■ **Task objective**
At the line that contains "right ear: (905, 301)", begin setting down every line word for word, and stop after the last line of the listing.

■ **Record extracts**
___

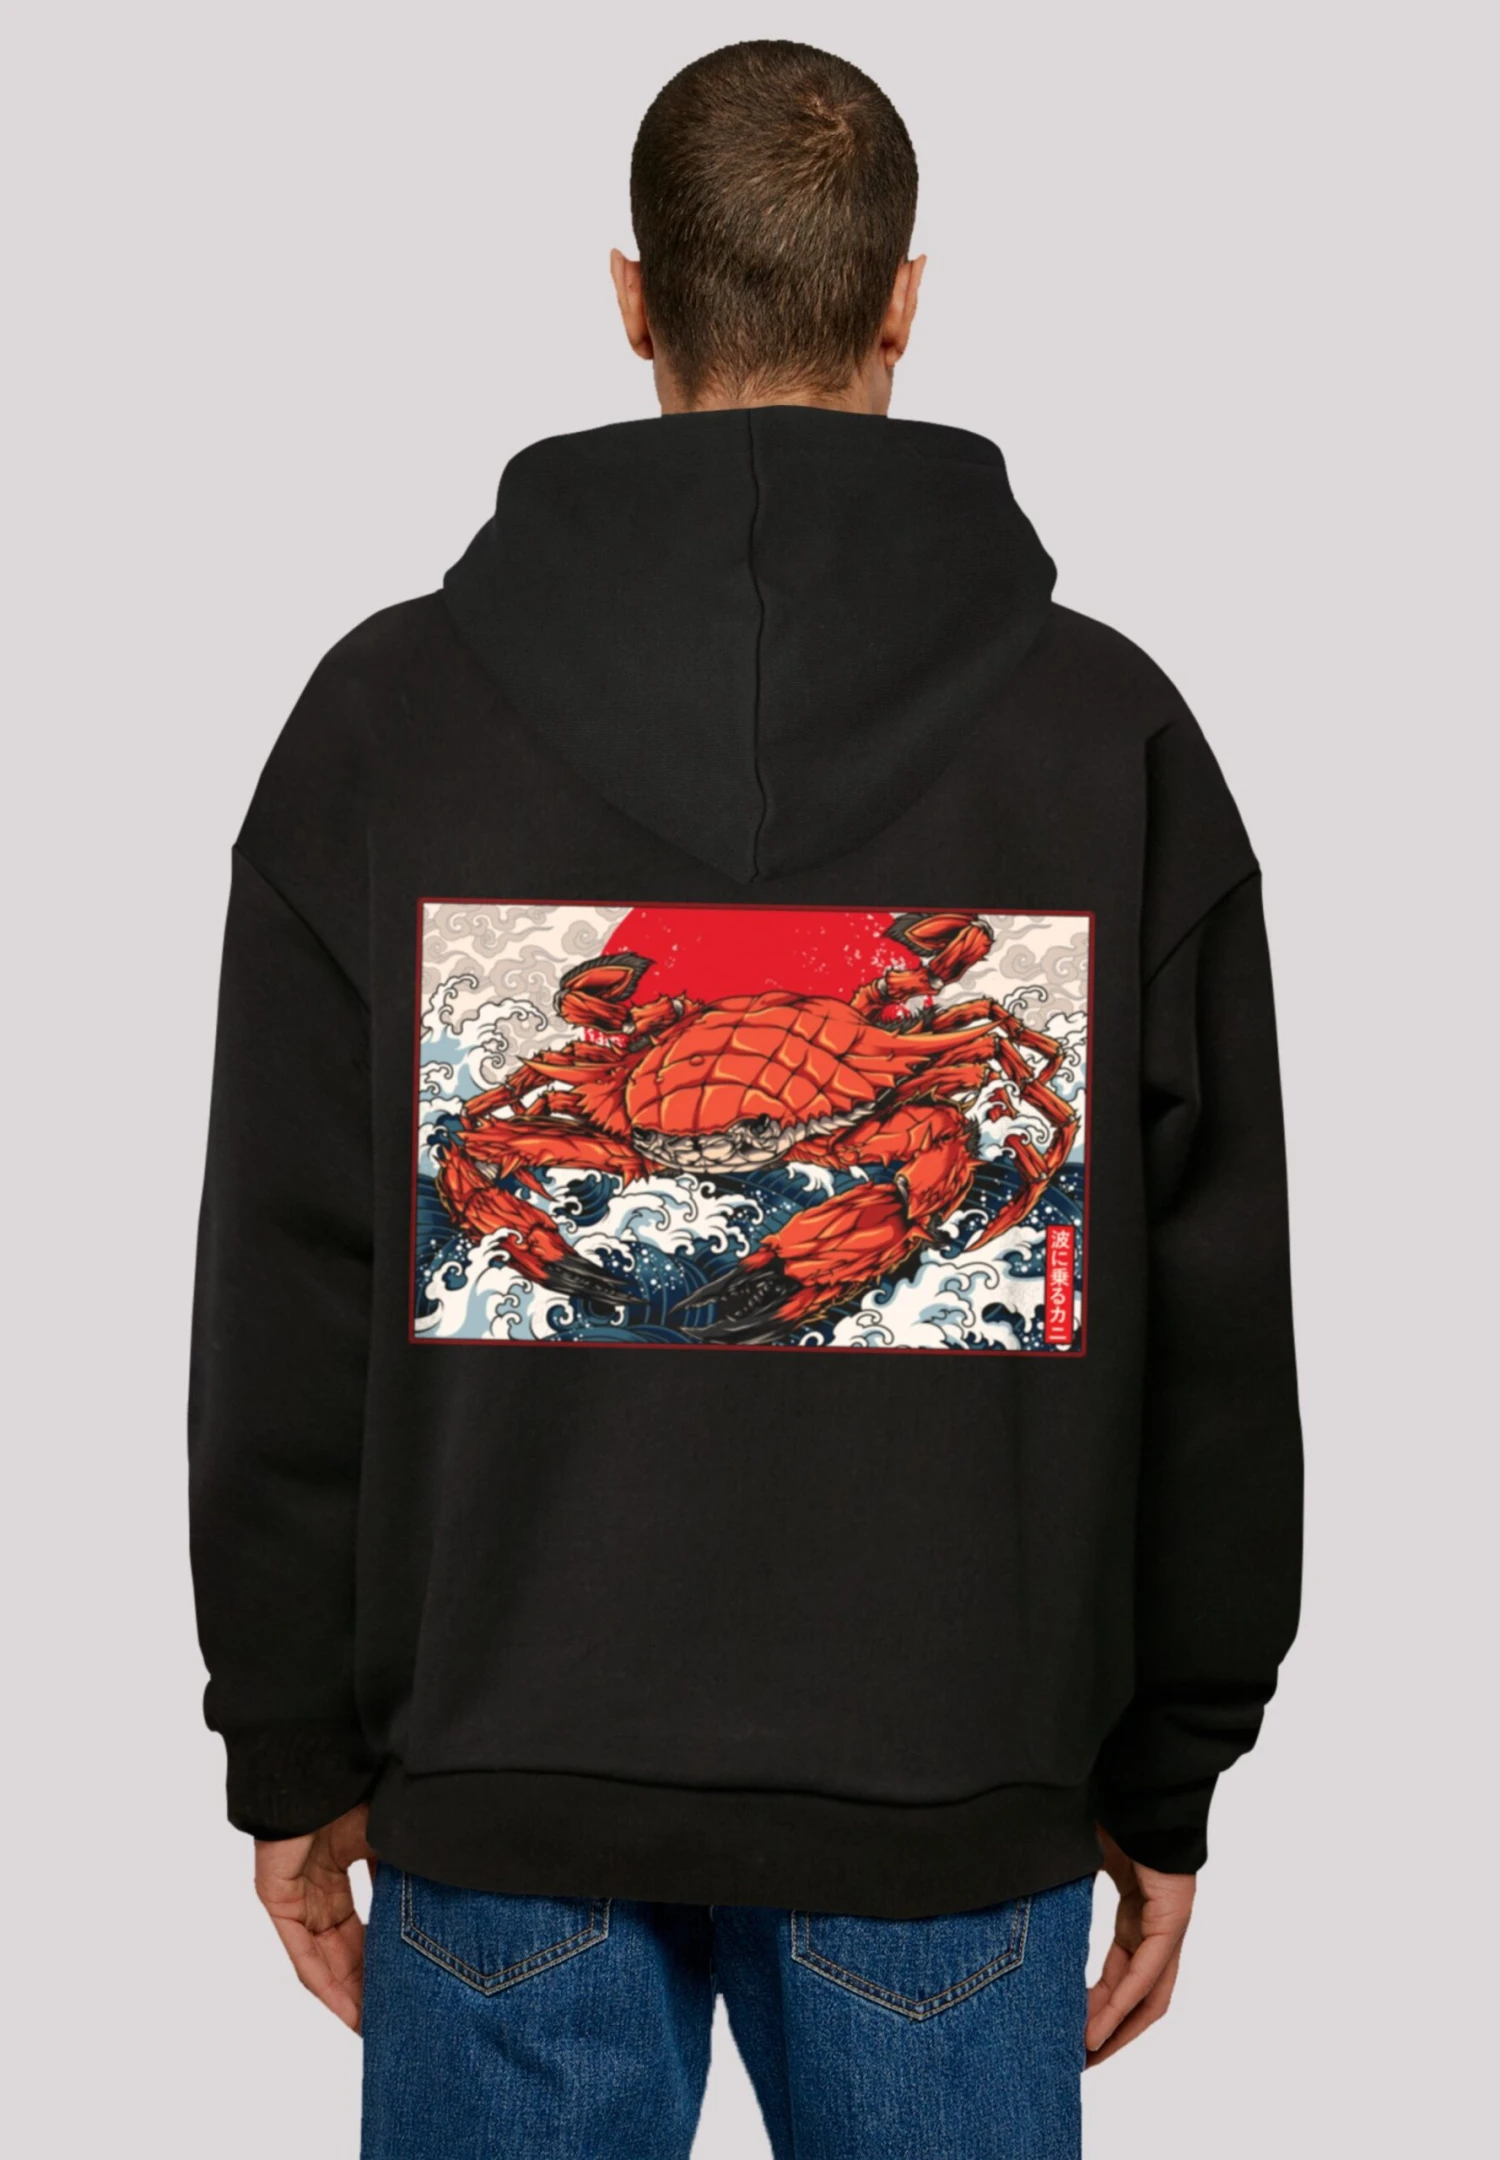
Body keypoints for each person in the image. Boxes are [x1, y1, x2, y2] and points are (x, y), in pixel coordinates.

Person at [190, 38, 1303, 2159]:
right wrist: (1173, 1772)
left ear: (633, 300)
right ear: (905, 301)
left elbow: (283, 1276)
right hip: (954, 1791)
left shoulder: (383, 722)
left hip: (498, 1778)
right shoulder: (1110, 736)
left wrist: (288, 1749)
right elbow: (1223, 1329)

___

■ **The answer**
right ear: (905, 301)
left elbow: (283, 1276)
right hip: (954, 1791)
left shoulder: (383, 722)
left hip: (498, 1778)
right shoulder: (1110, 736)
left wrist: (288, 1749)
right elbow: (1223, 1329)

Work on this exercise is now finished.